# LF: Baby Fly River Turtle



## BigPete (Apr 22, 2010)

Im looking for a small Fly River Turtle.
if you have one for sale or knows a place please PM =D
thanks,
Peter


----------



## hondas3000 (Apr 22, 2010)

fraser aquarium have a few the last time I am there. $450.


----------



## JUICE (Jan 4, 2020)

hondas3000 said:


> fraser aquarium have a few the last time I am there. $450.


they are long gone !!


----------



## JustAWitness (May 7, 2010)

*reptile guy*

there's this guy that deals all sorts of stuff. for sure u can get fly river from him. he's called "the reptile guy". google him. he's local and i think his name is michael. i alsmost made a big purchase off him. nice guy.

the reptile guy


----------



## beN (Apr 21, 2010)

damn..i wouldnt mind a baby FRT... but i dont think my Mbu would accept that little guy *thumbs down*


----------



## hondas3000 (Apr 22, 2010)

I think one of our sponsor here have one for sale as well. Derek from Koi pond.


----------



## BigPete (Apr 22, 2010)

Found one!!!!!!!! =d


----------



## MananaP (Apr 22, 2010)

petey said:


> Found one!!!!!!!! =d


Where and how much? How big is it?


----------



## tab (Apr 22, 2010)

tommyragasa tommyragasa is offline
Junior Member

Join Date: May 2010
Location: Richmond BC
Posts: 7
Feedback Score: 0 reviews
Default For Sale: Fly River Turtle!
I have for sale a baby * Fly River Turtle *.
He / She is around 4 inches and is very very healthy! As of right now the turtle is eating market prawn, Kiwi, and Frozen Peas.

Looking for $350

Thanks for looking
Tommy.


----------



## bobsedins (Apr 25, 2010)

Would u consider $275? Where about's in Rmd are u located?


----------



## JTang (Apr 21, 2010)

bobsedins said:


> Would u consider $275? Where about's in Rmd are u located?

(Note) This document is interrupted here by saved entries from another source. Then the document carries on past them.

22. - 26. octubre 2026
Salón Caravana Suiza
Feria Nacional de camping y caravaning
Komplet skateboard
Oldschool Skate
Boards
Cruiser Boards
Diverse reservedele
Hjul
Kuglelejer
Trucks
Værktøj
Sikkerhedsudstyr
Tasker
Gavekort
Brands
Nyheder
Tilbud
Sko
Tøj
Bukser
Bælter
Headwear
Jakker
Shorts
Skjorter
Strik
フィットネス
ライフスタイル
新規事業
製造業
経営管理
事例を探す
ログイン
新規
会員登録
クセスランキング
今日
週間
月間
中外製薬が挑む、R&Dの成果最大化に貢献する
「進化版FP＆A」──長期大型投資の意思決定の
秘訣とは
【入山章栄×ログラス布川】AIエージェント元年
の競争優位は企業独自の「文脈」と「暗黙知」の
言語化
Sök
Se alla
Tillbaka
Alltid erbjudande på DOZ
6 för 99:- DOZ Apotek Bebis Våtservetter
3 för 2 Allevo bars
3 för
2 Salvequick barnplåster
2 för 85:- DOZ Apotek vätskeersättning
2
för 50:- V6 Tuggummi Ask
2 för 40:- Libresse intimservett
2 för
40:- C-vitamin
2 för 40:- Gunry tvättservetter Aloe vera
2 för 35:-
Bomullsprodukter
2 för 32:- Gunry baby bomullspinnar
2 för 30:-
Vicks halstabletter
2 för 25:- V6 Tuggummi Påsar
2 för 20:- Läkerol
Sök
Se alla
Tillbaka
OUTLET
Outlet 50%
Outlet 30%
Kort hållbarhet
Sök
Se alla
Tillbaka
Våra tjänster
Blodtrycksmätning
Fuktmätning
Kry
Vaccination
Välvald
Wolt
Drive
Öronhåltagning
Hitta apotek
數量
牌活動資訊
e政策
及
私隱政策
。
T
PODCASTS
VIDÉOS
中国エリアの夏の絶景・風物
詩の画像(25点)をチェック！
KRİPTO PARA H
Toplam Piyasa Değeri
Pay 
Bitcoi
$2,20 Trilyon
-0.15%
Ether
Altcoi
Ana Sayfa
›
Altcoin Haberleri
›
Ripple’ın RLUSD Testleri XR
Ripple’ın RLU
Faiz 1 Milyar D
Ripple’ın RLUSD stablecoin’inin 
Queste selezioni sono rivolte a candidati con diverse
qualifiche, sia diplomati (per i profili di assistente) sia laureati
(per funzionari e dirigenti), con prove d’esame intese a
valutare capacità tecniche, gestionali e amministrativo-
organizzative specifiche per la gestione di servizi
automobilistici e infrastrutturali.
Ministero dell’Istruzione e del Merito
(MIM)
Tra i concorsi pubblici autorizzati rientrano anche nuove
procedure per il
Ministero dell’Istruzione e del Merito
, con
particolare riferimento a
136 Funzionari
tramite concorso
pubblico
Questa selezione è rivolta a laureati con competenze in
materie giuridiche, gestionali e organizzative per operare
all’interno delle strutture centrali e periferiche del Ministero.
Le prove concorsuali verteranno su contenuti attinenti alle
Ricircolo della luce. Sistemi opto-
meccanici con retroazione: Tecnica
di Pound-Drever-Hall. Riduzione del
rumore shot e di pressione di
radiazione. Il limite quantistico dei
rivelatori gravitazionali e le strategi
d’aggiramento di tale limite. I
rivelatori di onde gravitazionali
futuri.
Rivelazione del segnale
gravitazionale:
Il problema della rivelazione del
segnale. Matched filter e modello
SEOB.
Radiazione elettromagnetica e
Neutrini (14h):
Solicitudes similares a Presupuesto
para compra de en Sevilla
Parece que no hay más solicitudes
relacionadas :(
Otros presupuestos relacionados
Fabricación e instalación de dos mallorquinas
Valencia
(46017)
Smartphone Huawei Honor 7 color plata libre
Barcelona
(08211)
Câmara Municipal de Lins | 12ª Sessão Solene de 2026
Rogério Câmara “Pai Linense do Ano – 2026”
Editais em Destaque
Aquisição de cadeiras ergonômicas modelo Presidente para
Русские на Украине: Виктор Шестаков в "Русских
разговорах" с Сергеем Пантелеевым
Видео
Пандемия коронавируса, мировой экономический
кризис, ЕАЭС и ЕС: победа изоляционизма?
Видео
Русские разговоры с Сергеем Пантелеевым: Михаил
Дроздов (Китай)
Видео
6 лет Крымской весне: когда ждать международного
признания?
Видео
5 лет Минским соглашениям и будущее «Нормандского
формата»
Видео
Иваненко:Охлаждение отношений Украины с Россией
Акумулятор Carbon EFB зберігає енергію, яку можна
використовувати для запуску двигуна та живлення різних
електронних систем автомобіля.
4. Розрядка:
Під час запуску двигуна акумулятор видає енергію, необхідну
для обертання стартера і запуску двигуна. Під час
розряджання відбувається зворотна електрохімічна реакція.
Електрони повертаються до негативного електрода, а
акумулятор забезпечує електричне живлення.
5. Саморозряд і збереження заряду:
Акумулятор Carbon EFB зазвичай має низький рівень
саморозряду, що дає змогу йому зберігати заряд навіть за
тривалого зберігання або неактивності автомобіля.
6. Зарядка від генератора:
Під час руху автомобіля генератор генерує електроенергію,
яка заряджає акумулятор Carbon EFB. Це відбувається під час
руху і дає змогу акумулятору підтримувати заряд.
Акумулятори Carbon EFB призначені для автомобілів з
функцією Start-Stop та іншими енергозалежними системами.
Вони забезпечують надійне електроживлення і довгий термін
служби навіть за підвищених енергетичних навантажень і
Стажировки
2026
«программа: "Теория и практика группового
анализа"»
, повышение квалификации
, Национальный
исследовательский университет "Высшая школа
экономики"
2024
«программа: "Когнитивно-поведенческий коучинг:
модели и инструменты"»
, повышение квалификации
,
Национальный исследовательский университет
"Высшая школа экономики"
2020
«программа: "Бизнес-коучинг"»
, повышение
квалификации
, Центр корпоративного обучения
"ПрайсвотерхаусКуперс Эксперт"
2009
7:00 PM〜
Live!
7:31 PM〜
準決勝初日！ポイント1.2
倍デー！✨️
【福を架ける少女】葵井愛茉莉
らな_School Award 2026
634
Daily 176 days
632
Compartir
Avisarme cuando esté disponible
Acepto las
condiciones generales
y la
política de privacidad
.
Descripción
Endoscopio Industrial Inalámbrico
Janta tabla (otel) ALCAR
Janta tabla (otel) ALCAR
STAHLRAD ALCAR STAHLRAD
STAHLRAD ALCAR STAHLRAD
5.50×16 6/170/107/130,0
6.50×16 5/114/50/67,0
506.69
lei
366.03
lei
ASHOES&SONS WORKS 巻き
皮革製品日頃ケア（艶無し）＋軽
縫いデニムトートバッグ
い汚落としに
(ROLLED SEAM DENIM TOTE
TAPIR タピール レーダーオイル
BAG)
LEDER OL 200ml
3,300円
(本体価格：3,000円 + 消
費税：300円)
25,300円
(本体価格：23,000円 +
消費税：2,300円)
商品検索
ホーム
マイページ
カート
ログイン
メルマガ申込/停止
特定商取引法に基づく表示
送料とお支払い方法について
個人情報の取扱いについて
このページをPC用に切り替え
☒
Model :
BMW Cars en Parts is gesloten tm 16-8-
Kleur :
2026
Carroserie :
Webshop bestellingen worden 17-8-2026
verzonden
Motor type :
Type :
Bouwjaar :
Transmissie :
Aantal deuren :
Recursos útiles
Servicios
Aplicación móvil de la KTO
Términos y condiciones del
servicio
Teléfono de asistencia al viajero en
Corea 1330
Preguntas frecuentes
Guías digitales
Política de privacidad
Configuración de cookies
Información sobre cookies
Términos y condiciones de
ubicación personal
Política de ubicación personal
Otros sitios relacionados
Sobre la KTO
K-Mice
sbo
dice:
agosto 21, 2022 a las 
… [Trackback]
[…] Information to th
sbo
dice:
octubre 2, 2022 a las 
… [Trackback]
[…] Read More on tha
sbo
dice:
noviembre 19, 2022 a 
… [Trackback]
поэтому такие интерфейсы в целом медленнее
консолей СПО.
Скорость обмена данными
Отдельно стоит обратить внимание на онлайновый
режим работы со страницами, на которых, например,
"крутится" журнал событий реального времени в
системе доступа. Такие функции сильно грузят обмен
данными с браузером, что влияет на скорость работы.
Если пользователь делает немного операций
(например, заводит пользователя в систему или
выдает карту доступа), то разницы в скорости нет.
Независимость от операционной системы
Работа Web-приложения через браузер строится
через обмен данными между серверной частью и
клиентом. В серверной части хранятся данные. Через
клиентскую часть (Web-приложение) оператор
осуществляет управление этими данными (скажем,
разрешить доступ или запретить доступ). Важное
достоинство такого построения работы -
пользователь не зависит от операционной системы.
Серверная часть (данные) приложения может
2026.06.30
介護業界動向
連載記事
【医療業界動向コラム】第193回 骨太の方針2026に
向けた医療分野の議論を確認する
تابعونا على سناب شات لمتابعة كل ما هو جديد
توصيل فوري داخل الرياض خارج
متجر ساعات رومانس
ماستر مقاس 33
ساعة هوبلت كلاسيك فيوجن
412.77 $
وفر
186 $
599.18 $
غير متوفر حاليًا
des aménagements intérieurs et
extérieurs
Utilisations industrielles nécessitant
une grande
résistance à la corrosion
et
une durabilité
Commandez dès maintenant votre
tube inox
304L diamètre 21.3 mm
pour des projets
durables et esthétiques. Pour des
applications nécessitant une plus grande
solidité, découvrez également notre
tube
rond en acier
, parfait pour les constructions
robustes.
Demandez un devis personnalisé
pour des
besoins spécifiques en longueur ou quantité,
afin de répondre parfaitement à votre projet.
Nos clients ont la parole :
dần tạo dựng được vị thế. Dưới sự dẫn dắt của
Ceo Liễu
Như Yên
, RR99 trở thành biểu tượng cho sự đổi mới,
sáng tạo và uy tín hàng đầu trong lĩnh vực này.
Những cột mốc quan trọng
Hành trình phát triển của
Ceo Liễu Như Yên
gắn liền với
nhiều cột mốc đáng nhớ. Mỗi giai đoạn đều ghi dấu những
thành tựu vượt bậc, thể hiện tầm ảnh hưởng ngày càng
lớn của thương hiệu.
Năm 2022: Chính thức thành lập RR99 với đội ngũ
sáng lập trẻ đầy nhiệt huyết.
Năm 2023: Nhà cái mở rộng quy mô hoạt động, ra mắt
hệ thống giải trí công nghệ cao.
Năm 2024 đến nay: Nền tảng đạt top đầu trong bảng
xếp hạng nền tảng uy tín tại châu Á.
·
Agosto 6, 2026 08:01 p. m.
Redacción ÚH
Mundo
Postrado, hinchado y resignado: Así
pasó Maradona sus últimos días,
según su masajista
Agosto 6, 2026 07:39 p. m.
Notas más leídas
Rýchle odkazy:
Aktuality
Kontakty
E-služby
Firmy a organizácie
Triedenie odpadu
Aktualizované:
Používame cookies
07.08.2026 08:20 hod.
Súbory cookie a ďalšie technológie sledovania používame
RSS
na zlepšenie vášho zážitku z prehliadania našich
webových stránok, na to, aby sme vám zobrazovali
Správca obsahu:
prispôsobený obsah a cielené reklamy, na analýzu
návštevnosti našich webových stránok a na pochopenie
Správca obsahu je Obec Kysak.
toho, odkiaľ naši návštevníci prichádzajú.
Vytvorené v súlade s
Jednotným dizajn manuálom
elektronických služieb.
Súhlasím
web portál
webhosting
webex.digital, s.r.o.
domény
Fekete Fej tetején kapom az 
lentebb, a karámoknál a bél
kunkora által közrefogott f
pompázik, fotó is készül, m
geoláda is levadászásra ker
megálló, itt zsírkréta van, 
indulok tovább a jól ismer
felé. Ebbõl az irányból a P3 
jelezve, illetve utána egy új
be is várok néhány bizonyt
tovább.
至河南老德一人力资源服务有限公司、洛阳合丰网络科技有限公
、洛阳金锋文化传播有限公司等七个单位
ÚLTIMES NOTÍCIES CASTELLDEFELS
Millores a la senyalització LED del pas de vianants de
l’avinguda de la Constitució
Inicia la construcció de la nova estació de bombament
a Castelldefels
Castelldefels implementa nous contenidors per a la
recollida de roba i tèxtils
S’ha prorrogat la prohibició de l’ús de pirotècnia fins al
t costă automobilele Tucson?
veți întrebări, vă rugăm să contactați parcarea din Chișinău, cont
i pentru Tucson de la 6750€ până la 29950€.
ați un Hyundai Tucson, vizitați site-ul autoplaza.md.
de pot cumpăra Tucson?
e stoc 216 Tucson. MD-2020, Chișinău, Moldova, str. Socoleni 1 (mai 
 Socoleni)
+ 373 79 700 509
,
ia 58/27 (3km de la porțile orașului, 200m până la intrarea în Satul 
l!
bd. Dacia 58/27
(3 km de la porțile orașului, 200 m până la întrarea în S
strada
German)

Hey Sedins this is a LF thread, not FS!


----------



## MananaP (Apr 22, 2010)

tab said:


> tommyragasa tommyragasa is offline
> Junior Member
> 
> Join Date: May 2010
> ...


I think he was talking about this JTang? Anyways, find this persons post bro and send him a PM rather than putting your offer here.


----------



## BigPete (Apr 22, 2010)

thanks everyone but i have already found one!


----------